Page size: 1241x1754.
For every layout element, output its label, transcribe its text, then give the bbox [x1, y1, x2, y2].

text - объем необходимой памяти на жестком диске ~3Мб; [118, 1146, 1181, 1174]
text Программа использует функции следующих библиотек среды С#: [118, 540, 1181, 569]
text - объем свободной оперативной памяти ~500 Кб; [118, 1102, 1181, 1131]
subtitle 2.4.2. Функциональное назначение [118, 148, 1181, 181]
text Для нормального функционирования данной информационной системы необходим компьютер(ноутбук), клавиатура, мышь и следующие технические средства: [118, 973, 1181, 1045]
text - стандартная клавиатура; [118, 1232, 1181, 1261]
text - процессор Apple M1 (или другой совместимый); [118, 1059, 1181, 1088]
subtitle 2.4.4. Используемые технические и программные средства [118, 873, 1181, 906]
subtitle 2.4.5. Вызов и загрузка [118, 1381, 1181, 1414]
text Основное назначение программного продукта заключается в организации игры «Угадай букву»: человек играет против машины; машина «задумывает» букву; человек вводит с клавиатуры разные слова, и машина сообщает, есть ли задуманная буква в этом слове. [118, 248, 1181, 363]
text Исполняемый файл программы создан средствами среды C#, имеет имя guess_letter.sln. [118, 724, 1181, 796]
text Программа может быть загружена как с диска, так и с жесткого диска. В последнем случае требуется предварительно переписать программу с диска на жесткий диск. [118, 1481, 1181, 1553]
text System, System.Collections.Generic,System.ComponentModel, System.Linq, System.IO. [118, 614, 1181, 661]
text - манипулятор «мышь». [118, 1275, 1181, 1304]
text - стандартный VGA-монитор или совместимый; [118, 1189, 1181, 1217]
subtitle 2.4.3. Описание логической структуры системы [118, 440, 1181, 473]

# REQUIRED ACTION
In the records, which lines mention the word "назначение"? Copy those lines.

# SOLUTION
subtitle 2.4.2. Функциональное назначение [118, 148, 1181, 181]
text Основное назначение программного продукта заключается в организации игры «Угадай букву»: человек играет против машины; машина «задумывает» букву; человек вводит с клавиатуры разные слова, и машина сообщает, есть ли задуманная буква в этом слове. [118, 248, 1181, 363]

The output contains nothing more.